When did I go [to Spain]? Well, it must have been in 1977, 1978, 1979. That kind of time. And I also remember very vividly that I smuggled in large quantities of contraceptives [laughs]. And there was a very funny incident, while I was never searched at the airport, thank goodness, but the night before I got the flight I actually had tickets for the opera in London so I went to the opera, and it was the time when there were IRA bombings and they searched all the baggages. They opened my baggage and saw all these contraceptives and one of them said I was obviously planning to have a very good time abroad [laughs].(…)

But I did take contraceptives in and just provided kind of information about how [the FPA] operated, the leaflets that we wrote, how we provided a sort of telephone information service to women who had worries and problems.(…)[In Spain] I went to loads of meetings which were all chaotic and really smoky and (…),  lots of different people, doctors, feminists, and other people, they all’d been doing lots of different things. And so it was the question of how could they come together, how could they work together. How could they organise themselves effectively rather than just being all these different people who were working in different organizations.

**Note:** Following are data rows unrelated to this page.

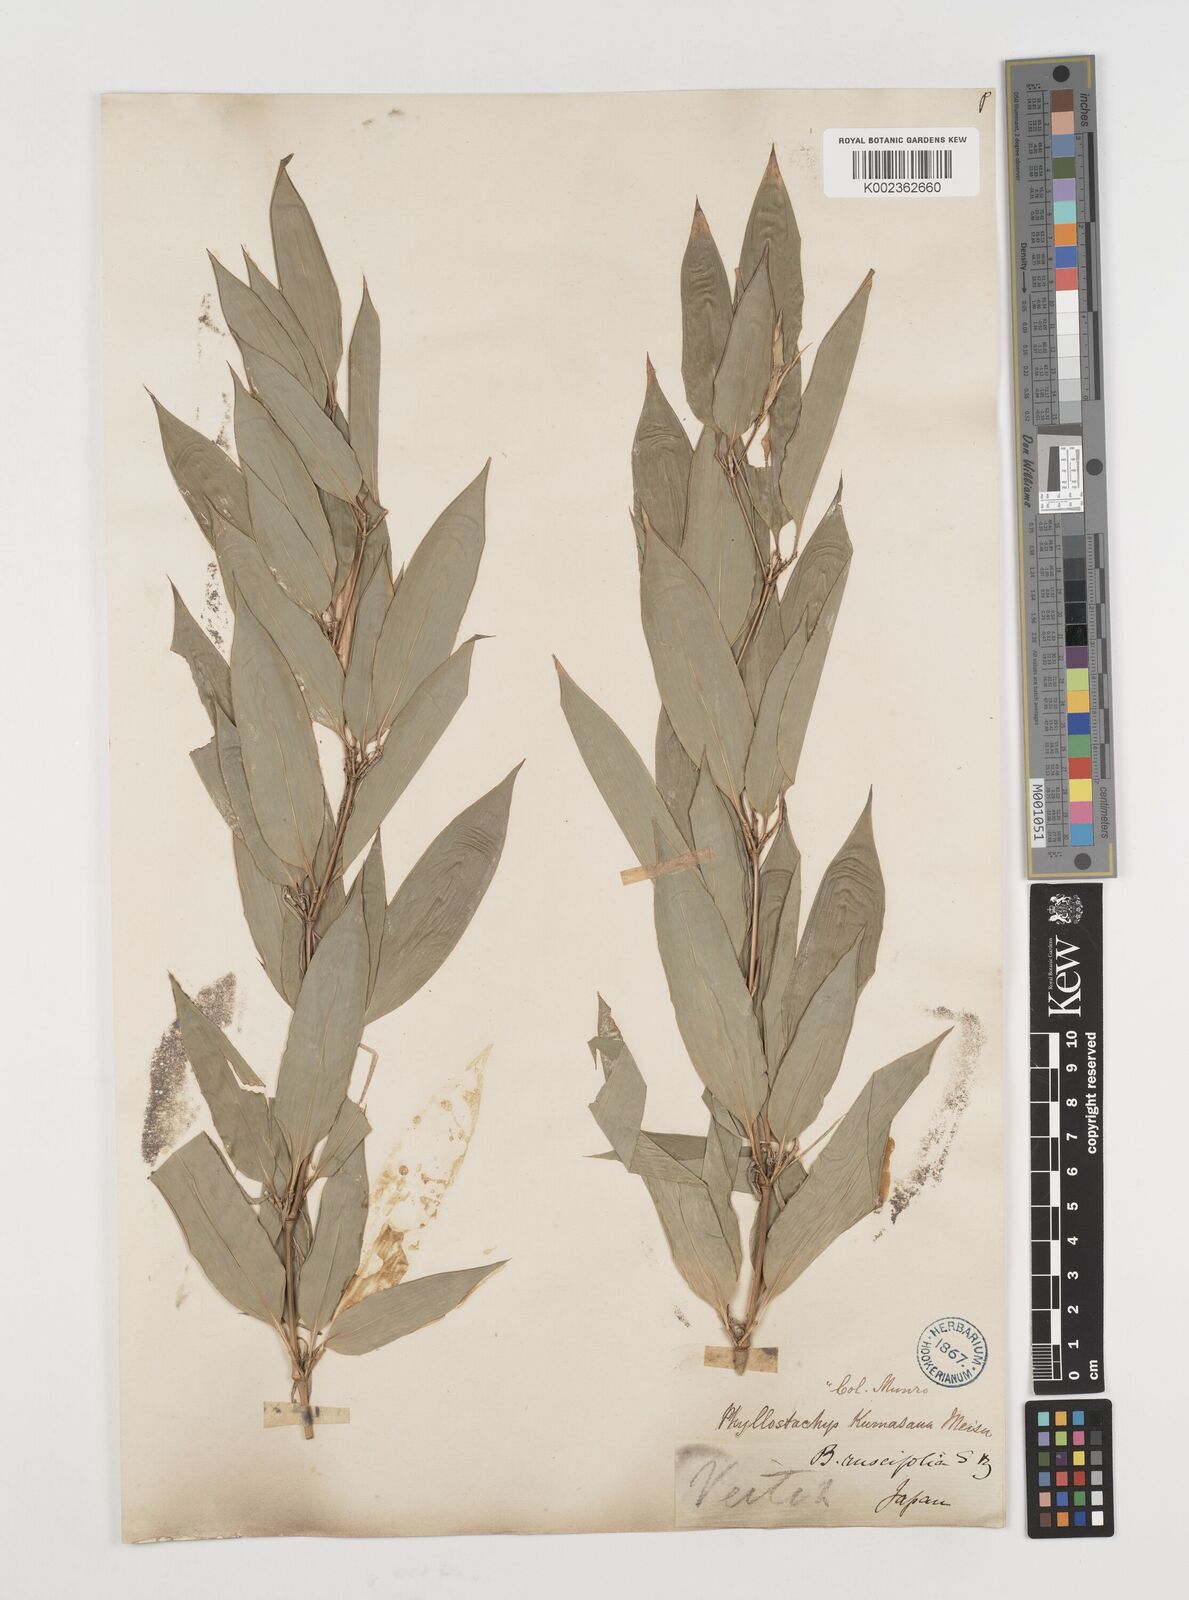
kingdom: Plantae
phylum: Tracheophyta
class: Liliopsida
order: Poales
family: Poaceae
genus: Shibataea
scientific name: Shibataea kumasasa
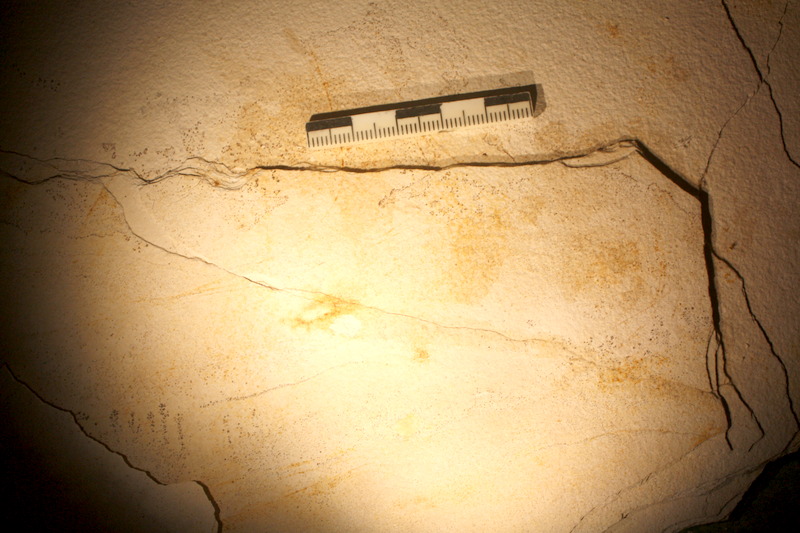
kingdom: Animalia
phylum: Chordata
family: Ascalaboidae
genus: Ebertichthys
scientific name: Ebertichthys ettlingensis
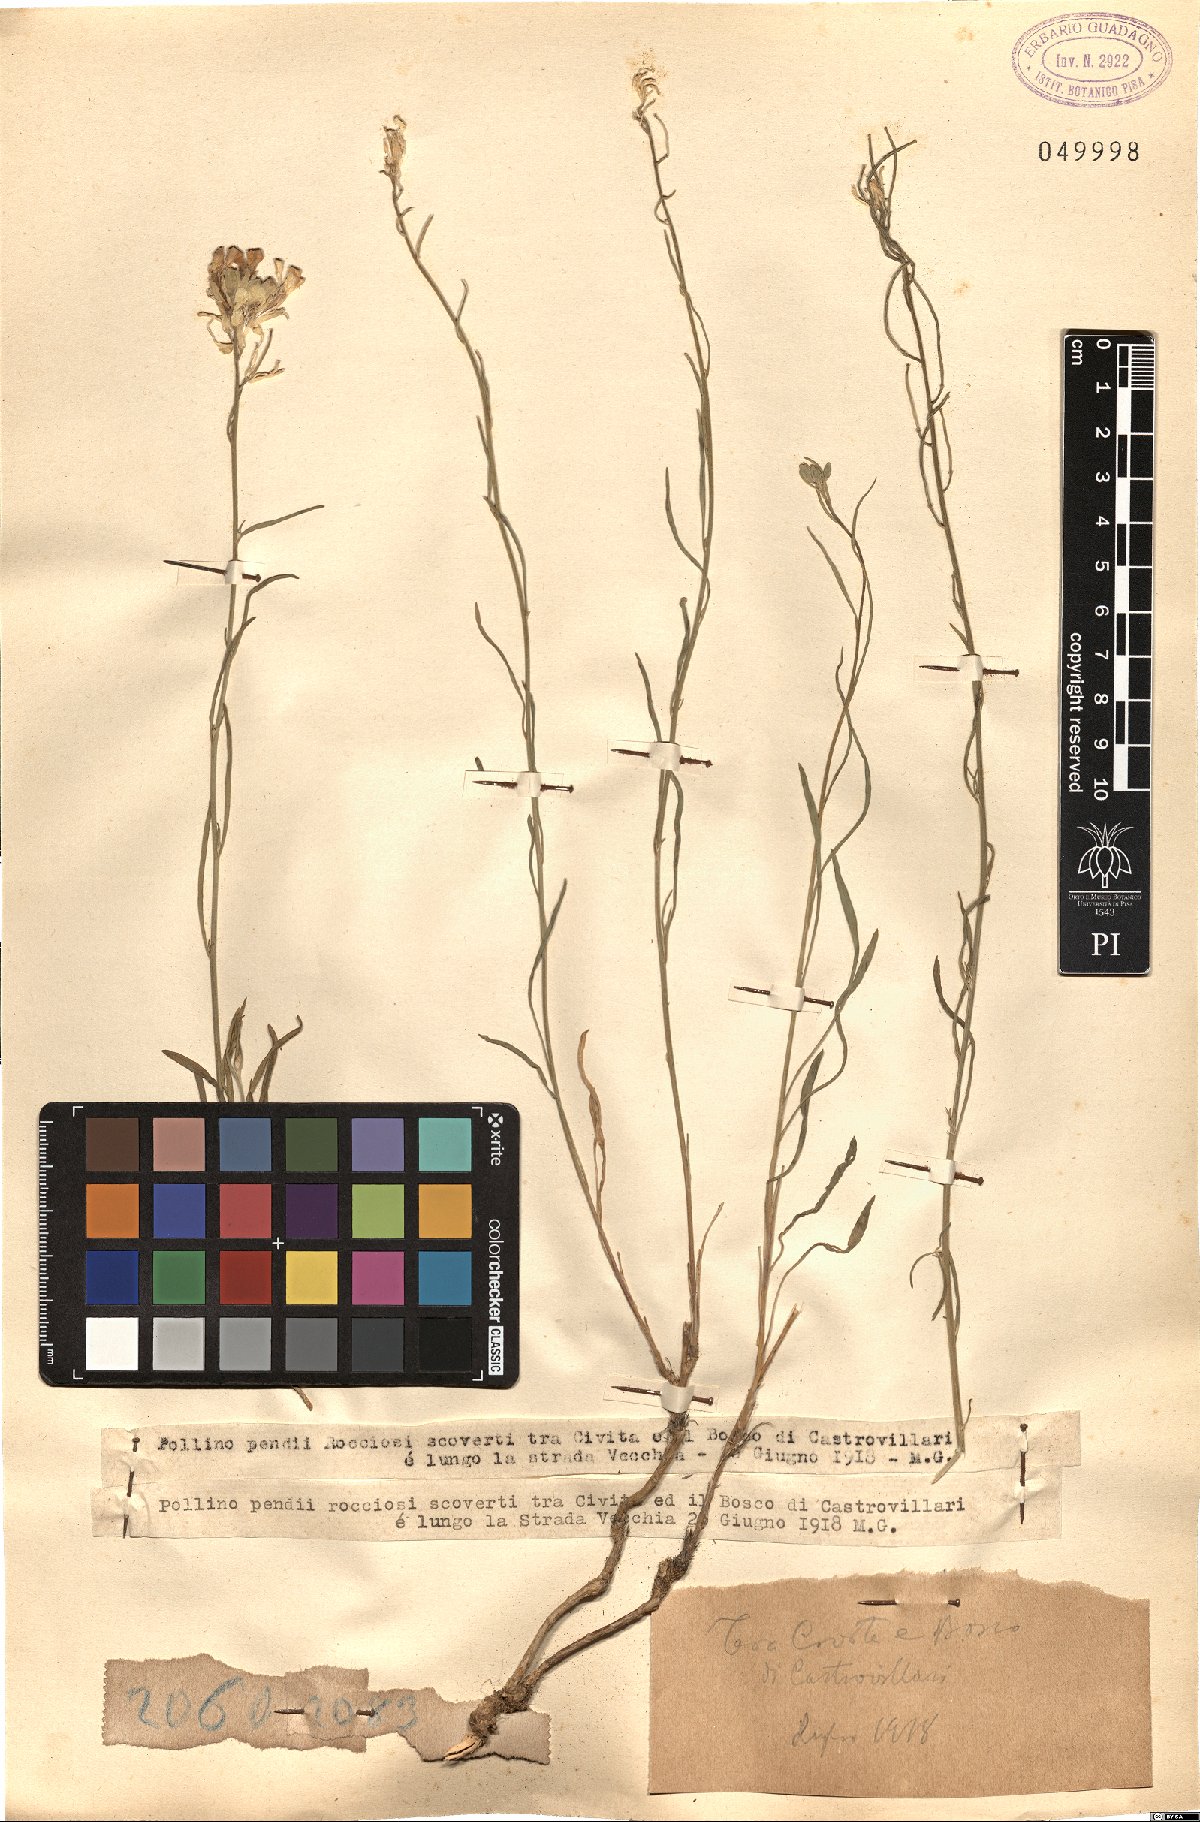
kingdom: Plantae
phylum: Tracheophyta
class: Magnoliopsida
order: Brassicales
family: Brassicaceae
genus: Erysimum
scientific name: Erysimum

[The main difficulty] was this fragmentation. It was two things, it was the fragmentation, the fact that obviously Spain is a country which is quite divided by big spaces with very definitely different regions who were not in that much communication. And also, of course with the distrust between Cataluña and Madrid, and so there were issues there, I think. And also the speed with which everything happened. And also, it was like under Franco there was a kind of lid, and then suddenly the lid was off and everything was flowing over. 

Either you have repression or you don’t have repression, you can’t kind of have half repression. Either you know that someone is going to come to your house and shoot you if you do something or put you in prison, or not. So it’s like there was this explosion, you can kind of have a slow transition, because it goes from the lid on pot to suddenly this complete sort of freedom and it must have been just very difficult to move that quickly, because people had expectations, you know. Contraceptive rights, now it’s legal, now I can go and get it, but I can’t because there’s nowhere to go. 

There aren’t any doctors who know how to do it. Or some of the doctors don’t want to do it because there are still those old fashioned doctors who think it’s wrong, they are still Catholic there. So I think that was very tricky. I suppose there was also the issue of the Catholic Church and still being quite powerful and influential in Spain.